Growing fears of a protracted conflict in the Middle East are threatening equity markets, fuelled by concerns that rising energy prices will trigger widespread inflation. Fresh missile and drone strikes have intensified fears of disruptions in the Strait of Hormuz, a vital shipping lane for global crude oil, causing tanker traffic to halt. The S&P/ASX 200, for example, declined 1.2 per cent to 8831.8 on Friday morning, marking a 4 per cent drop from its record high of 9200.9 on Monday.

Global benchmark oil surged 5 per cent to $US85.41 a barrel on Thursday, extending this week’s gain to 20 per cent, with US oil spiking 8.5 per cent to near $US81 a barrel. These levels represent the highest since July 2024. SPI Asset Management warns that persistently elevated crude oil prices could lead to rising inflation expectations and a wobbling growth outlook, potentially morphing into a combination of slower growth and rising inflation.

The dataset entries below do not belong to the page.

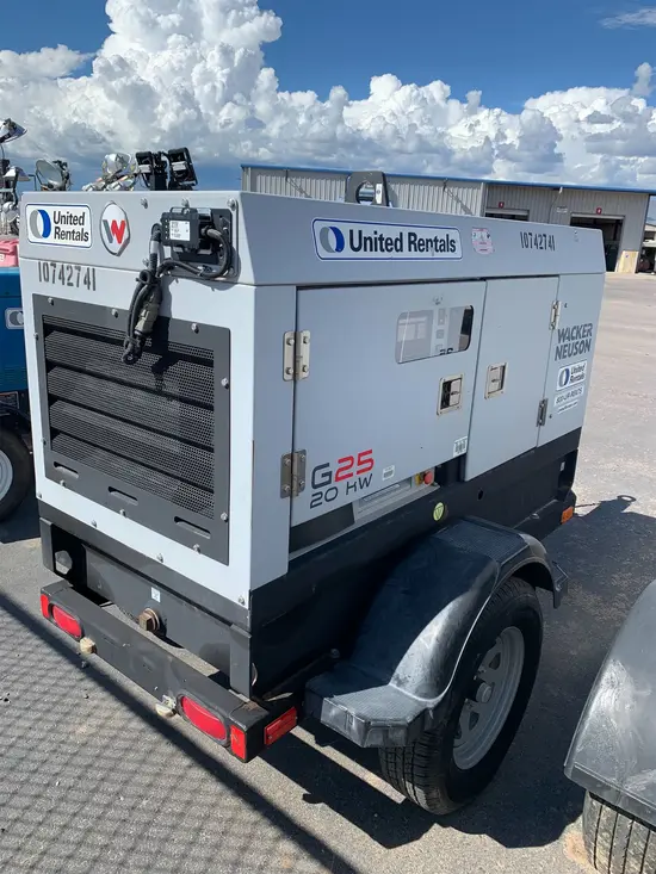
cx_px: 328
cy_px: 437
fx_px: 657
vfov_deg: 67.3
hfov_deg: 53.1
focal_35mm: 26
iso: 25
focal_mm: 4.25
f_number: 1.8
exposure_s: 1/2075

The surge in energy prices has impacted US bond markets, prompting traders to reduce expectations of interest rate cuts by the Federal Reserve. Yields on two-year notes have risen approximately 20 basis points this week, reaching nearly 3.6 per cent. Fortlake Asset Management notes that bond yields are reflecting concerns of a structurally undersupplied oil market, which could ultimately contribute to underlying inflation.

In Australia, rising bond yields have increased bets that the Reserve Bank will continue to raise interest rates. The three-year bond rate reached 4.43 per cent, the highest since early November 2023, with money markets now implying a 33 per cent chance the RBA will lift the cash rate in March and are fully priced for a move in May. Traders now anticipate a total of 57 basis points of rate hikes by Christmas.